つのつの

気狂いピエロのつのつののレビュー・感想・評価

気狂いピエロ(1965年製作の映画)
3.9
【エモーションvs気狂いピエロ】
世俗を馬鹿にし本や映画を「高尚」なものだと思っている、そのくせすぐに永遠の愛を乞うロマンチストでもある男フェルディナン。
そんな彼とは対照的に、世俗的な文化を愛し活発で感情的なマリアンヌ。
この二人のがすれ違ってしまう最大の原因は、マリアンヌは現実の誰かを本気で愛せるけれどフェルディナンは理想や幻想で作り上げた女しか愛せない点だ。
つまりフェルディナンは現実を見れないダメ男ということ。
彼が見れないのは女性だけではない。
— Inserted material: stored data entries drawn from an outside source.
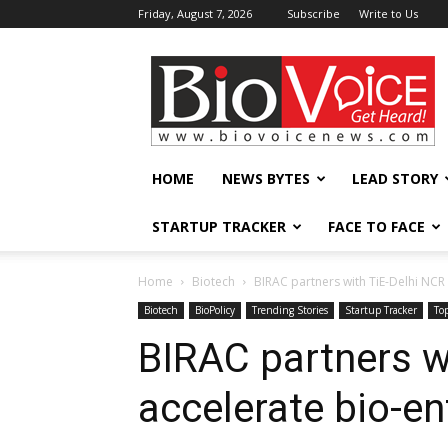
Friday, August 7, 2026
Subscribe
Write to Us
BioVoiceNews
HOME
NEWS BYTES
LEAD STORY
STARTUP TRACKER
FACE TO FACE
Home
Biotech
BIRAC partners with TiE-Delhi NCR
Biotech
BioPolicy
Trending Stories
Startup Tracker
To
BIRAC partners w
accelerate bio-e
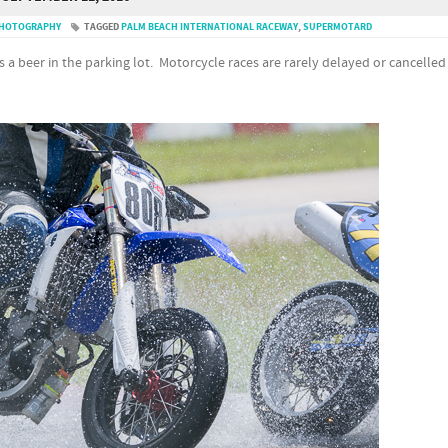
PHOTOGRAPHY
TAGGED
PALM BEACH INTERNATIONAL RACEWAY
,
SUPERMOTARD
ls a beer in the parking lot. Motorcycle races are rarely delayed or cancelled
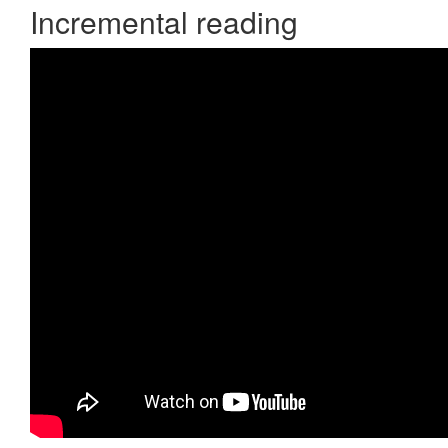
Incremental reading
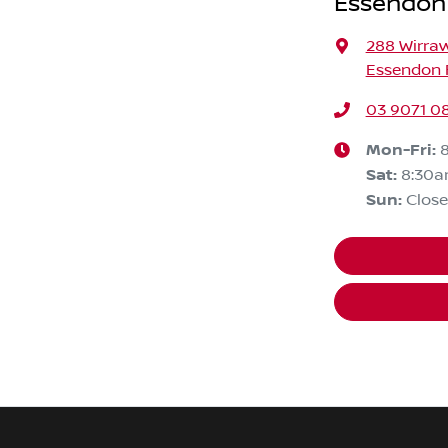
Essendon
288 Wirra
Essendon F
03 9071 0
Mon-Fri:
Sat
:
8:30
Sun
:
Clos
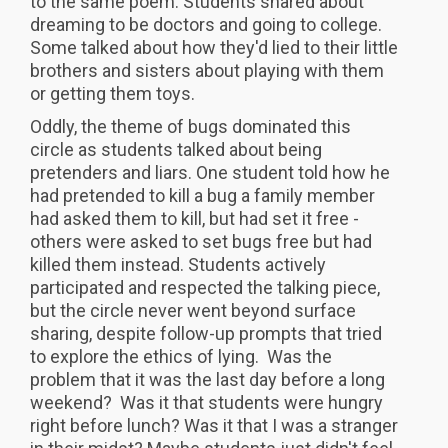
to the same poem. Students shared about
dreaming to be doctors and going to college.
Some talked about how they'd lied to their little
brothers and sisters about playing with them
or getting them toys.
Oddly, the theme of bugs dominated this
circle as students talked about being
pretenders and liars. One student told how he
had pretended to kill a bug a family member
had asked them to kill, but had set it free -
others were asked to set bugs free but had
killed them instead. Students actively
participated and respected the talking piece,
but the circle never went beyond surface
sharing, despite follow-up prompts that tried
to explore the ethics of lying. Was the
problem that it was the last day before a long
weekend? Was it that students were hungry
right before lunch? Was it that I was a stranger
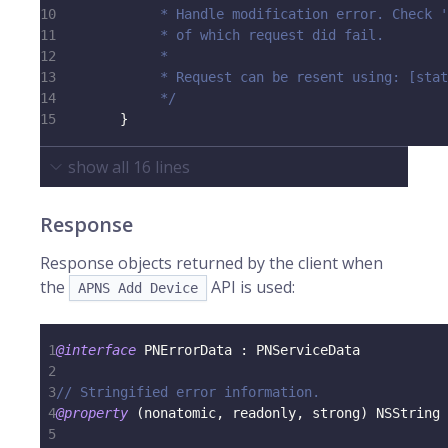
10
             * Handle modification error. Check '
11
             * of which request did fail.
12
             *
13
             * Request can be resent using: [stat
14
             */
15
}
show all
16
lines
Response
Response objects returned by the client when
the
API is used:
APNS Add Device
1
@interface
 PNErrorData 
:
 PNServiceData
2
3
// Stringified error information.
4
@property
(
nonatomic
,
 readonly
,
 strong
)
 NSString 
5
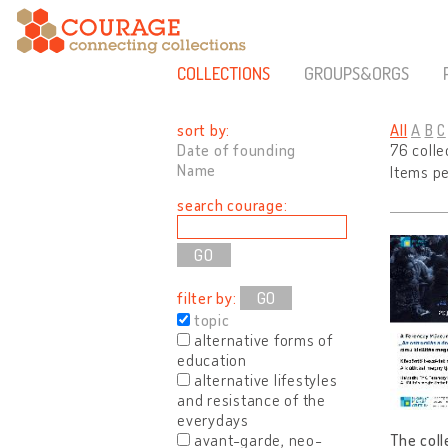
COLLECTIONS
GROUPS&ORGS
sort by:
All
A
B
C
Date of founding
76 colle
Name
Items p
search courage:
filter by:
GO
topic
alternative forms of
education
alternative lifestyles
and resistance of the
everydays
avant-garde, neo-
The coll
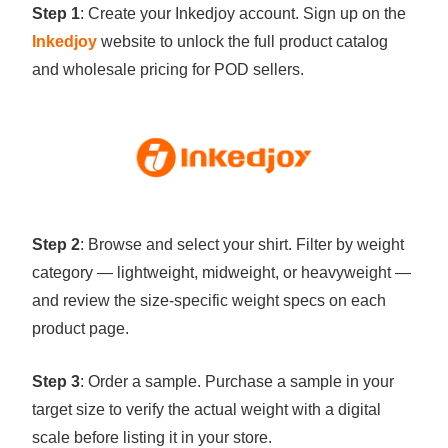
Step 1
: Create your Inkedjoy account. Sign up on the
Inkedjoy
website to unlock the full product catalog
and wholesale pricing for POD sellers.
Step 2
: Browse and select your shirt. Filter by weight
category — lightweight, midweight, or heavyweight —
and review the size-specific weight specs on each
product page.
Step 3
: Order a sample. Purchase a sample in your
target size to verify the actual weight with a digital
scale before listing it in your store.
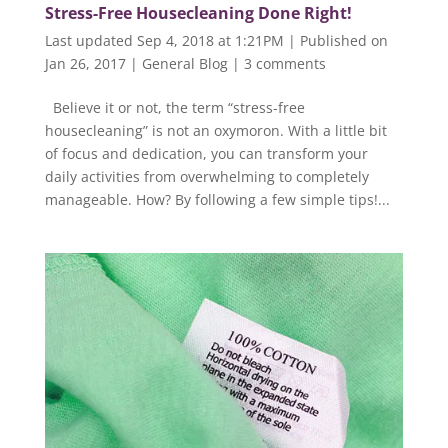
Stress-Free Housecleaning Done Right!
Last updated Sep 4, 2018 at 1:21PM | Published on
Jan 26, 2017
|
General Blog
|
3 comments
Believe it or not, the term “stress-free
housecleaning” is not an oxymoron. With a little bit
of focus and dedication, you can transform your
daily activities from overwhelming to completely
manageable. How? By following a few simple tips!...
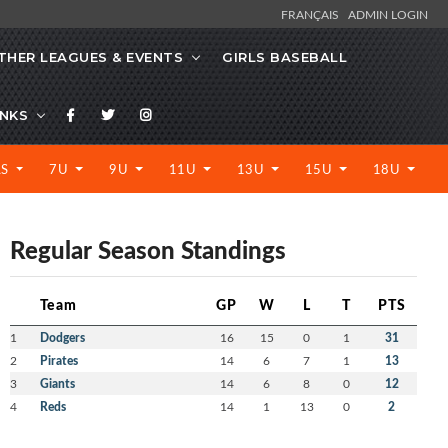
FRANÇAIS
ADMIN LOGIN
THER LEAGUES & EVENTS
GIRLS BASEBALL
INKS
LS
7U
9U
11U
13U
15U
18U
Regular Season Standings
Team
GP
W
L
T
PTS
1
Dodgers
16
15
0
1
31
2
Pirates
14
6
7
1
13
3
Giants
14
6
8
0
12
4
Reds
14
1
13
0
2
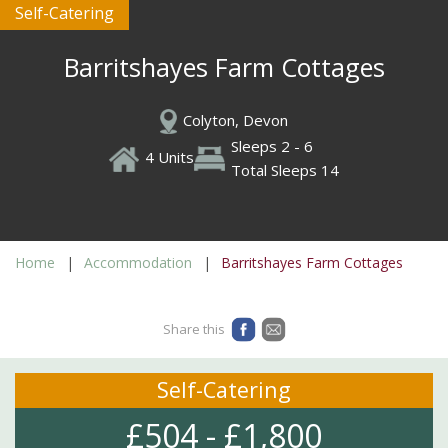
Self-Catering
Barritshayes Farm Cottages
Colyton, Devon
Sleeps 2 - 6
4 Units
Total Sleeps 14
Home
Accommodation
Barritshayes Farm Cottages
Share this
Self-Catering
£504 - £1,800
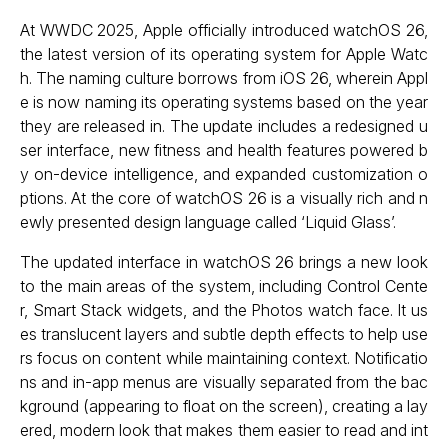
At WWDC 2025, Apple officially introduced watchOS 26,
the latest version of its operating system for Apple Watc
h. The naming culture borrows from iOS 26, wherein Appl
e is now naming its operating systems based on the year
they are released in. The update includes a redesigned u
ser interface, new fitness and health features powered b
y on-device intelligence, and expanded customization o
ptions. At the core of watchOS 26 is a visually rich and n
ewly presented design language called ‘Liquid Glass’.
The updated interface in watchOS 26 brings a new look
to the main areas of the system, including Control Cente
r, Smart Stack widgets, and the Photos watch face. It us
es translucent layers and subtle depth effects to help use
rs focus on content while maintaining context. Notificatio
ns and in-app menus are visually separated from the bac
kground (appearing to float on the screen), creating a lay
ered, modern look that makes them easier to read and int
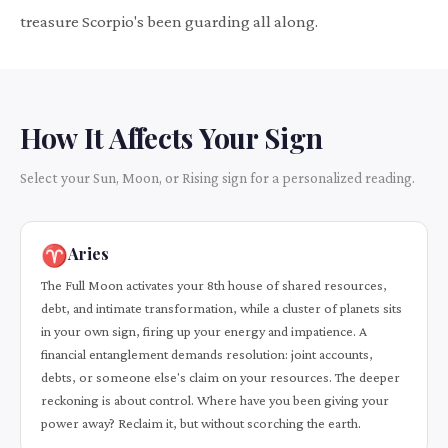
treasure Scorpio's been guarding all along.
How It Affects Your Sign
Select your Sun, Moon, or Rising sign for a personalized reading.
♈
Aries
The Full Moon activates your 8th house of shared resources,
debt, and intimate transformation, while a cluster of planets sits
in your own sign, firing up your energy and impatience. A
financial entanglement demands resolution: joint accounts,
debts, or someone else's claim on your resources. The deeper
reckoning is about control. Where have you been giving your
power away? Reclaim it, but without scorching the earth.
彼が見下す「世俗的な文化」も、結局は彼の偏見によるものだ。
そんな勝手に作り上げた幻想からどんどん自分の殻に閉じこもっていく彼の間抜けさはまさに「気狂いピエロ」。
ここで重要なのは彼がオタクだからモテないのではないということ。
彼のオタク性をより強調していたら映画オタクである観客達もまだ安心できたかもしれない。
でもそんな甘い話はオープニングのパーティー会場にいたサミュエルフラーの台詞により早くも打ち砕かれる。
彼が映画について語る「エモーション」とは、フェルディナンに一番欠けているものだ。
言い換えれば映画を作り人、映画が好きな人でもちゃんと「エモーショナル」な人間は存在するということだ。
つまり、幻想しか愛せないフェルディナン、そして我々観客の問題点は映画や本のオタクである点ではない。
そんな彼が夢見た「世俗からの脱却」をついに成し遂げたにもかかわらず、マリアンヌという巨大な「現実」に傷つき、誰にも届かない叫びをあげる姿がとても憐れだ。

一つ面白いのは、このフェルディナンのエモーションとはかけ離れた姿勢がそのまま本作のゴダールの演出に表れている点。
本作は一応は犯罪サスペンスアクションというジャンルムービーの体を取っているのに、その手の作品にあるような興奮や緊張感は皆無だ。
その代わりにわけのわからない引用のパッチワークが全編を覆い尽くす。
このゴダールの作家性を高く評価するシネフィル映画評論家の方々が数多くいるし、恐らくはそれも間違ってはいないだろう。
けれども本作の大部分を占めるのは政治的な暗喩ではなく、根暗な男と女の騒々しい口喧嘩である。
その観点に立つと、確立された知的評価の裏側に隠されたエモーションに振り切れないゴダールの素顔が見えてくる。